I typically pick up a strategy title or two whenever there's a decent sale ($1-3 US), and play it for a brief period of time, wishing that I had the same amount of free time as I did when I was younger. Most recently, I got a copy of Settlers 3, one of the stronger titles in the Settlers series of city-building/resource management/light warfare games. The tutorial seemed less robust than what I remember as a kid, and as early as the second stage, I was forced to perform a task that weren't explained by the game at all - creating a trade route between two islands. Years of gaming experience allowed me to brute force my way to the desired outcome, despite none of the hover-over tags being of any help (and so it was that I accomplished anything in this game, other than very basic resource setups that were half-halfheartedly explained in the tutorial).
Now, if you're older than say, 24, you probably remember a time when video games didn't hold your hand every five minutes (or seconds, if we're being honest about most AAA titles today). The fast-food variety of tutorial interface (big bubbly text and arrows pointing everywhere) had yet to become the standard, so you were either assaulted with massive text boxes in an ugly font, or next to nothing. The only option then was to *GASP* read the manual! Don't get me wrong, as a kid, reading a manual was the next best thing to actually playing a game (sometimes better if there were cool pictures or diagrams).
And so it was that I turned to the manual-turned-PDF that came with my digital download of the game, only to find that the damn thing is just barely north of 20 pages, 4 of which are introductory or system instructions, 5 pages of credits, and an extremely poorly written digest of the in-game tutorial that spans 4 more pages. This leaves a few pages of vague descriptions of various buildings and units - nothing regarding their requirements or uses. Total BS! By comparison, most games from around the same era have an 80-page booklet detailing absolutely everything the game has to offer, often times including detailed statistical information that may or may not appeal to the sort of people that buy these games to begin with. Emperor (the last game in Sierra's ancient-civilization city-builder series), which came little more than a year later and is no less complex, has a 150-page booklet (and a sort-of extensive, if old-school style, tutorial). Total BS!

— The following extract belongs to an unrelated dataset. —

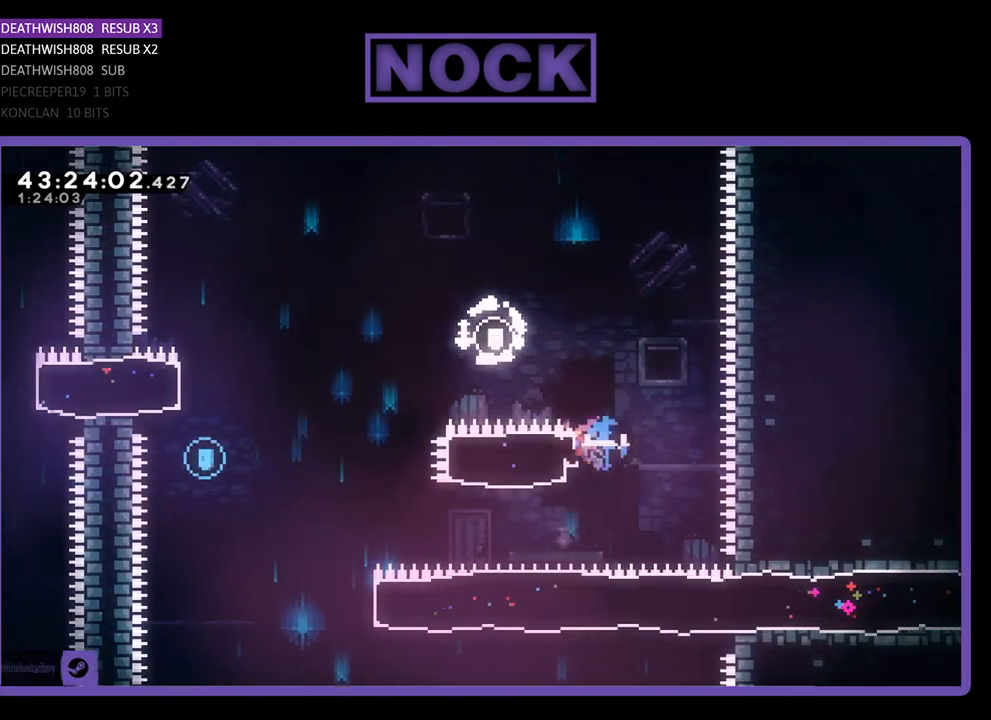
{"buttons": ["CROSS", "R2", "DPAD_LEFT"], "left_stick": "center", "events": [[167, "CIRCLE", "up"], [267, "CROSS", "down"]]}
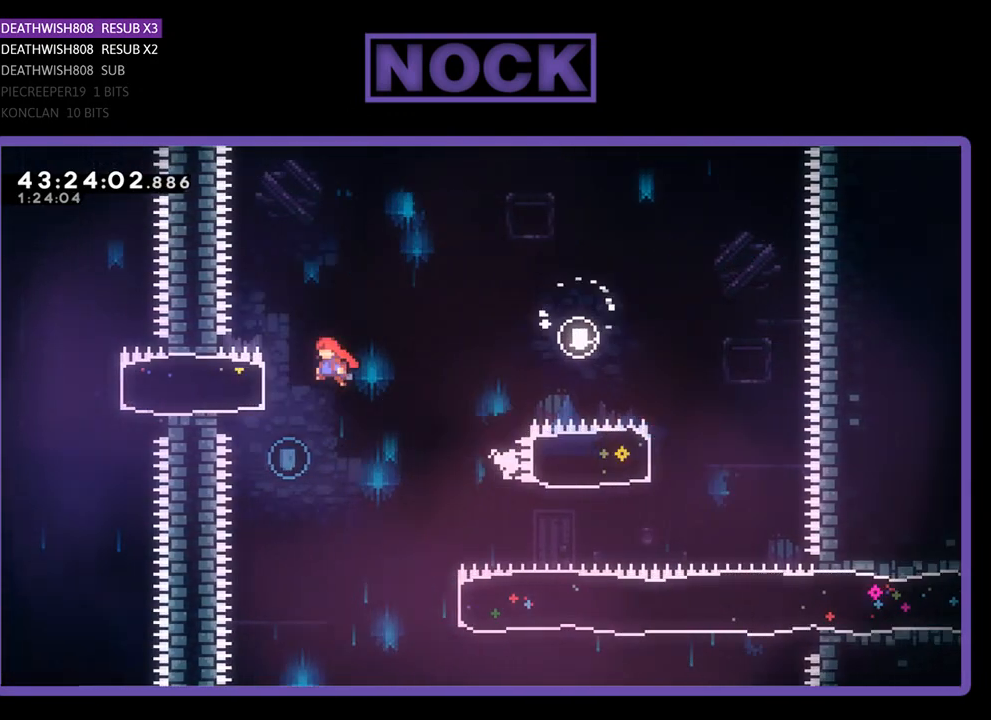
{"buttons": ["R2", "DPAD_RIGHT"], "left_stick": "center", "events": [[133, "CROSS", "up"], [233, "DPAD_LEFT", "up"], [233, "R2", "up"], [367, "DPAD_RIGHT", "down"], [500, "R2", "down"]]}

That said, the game is very entertaining and interesting, so much so that I'm inclined to use the map editor to create a map that would serve as a real tutorial to teach the ins-and-outs of the game. The game, which, nobody is likely ever to play as more resources were poured into Settlers II: 10th Anniversary, released 7 years later and Settlers HD (available for all manner of mobile devices). Apparently there are other games in the series as well, but of course, by the time those were released I was already knee-deep in the legendary DS and PS2 titles pouring out of Japan.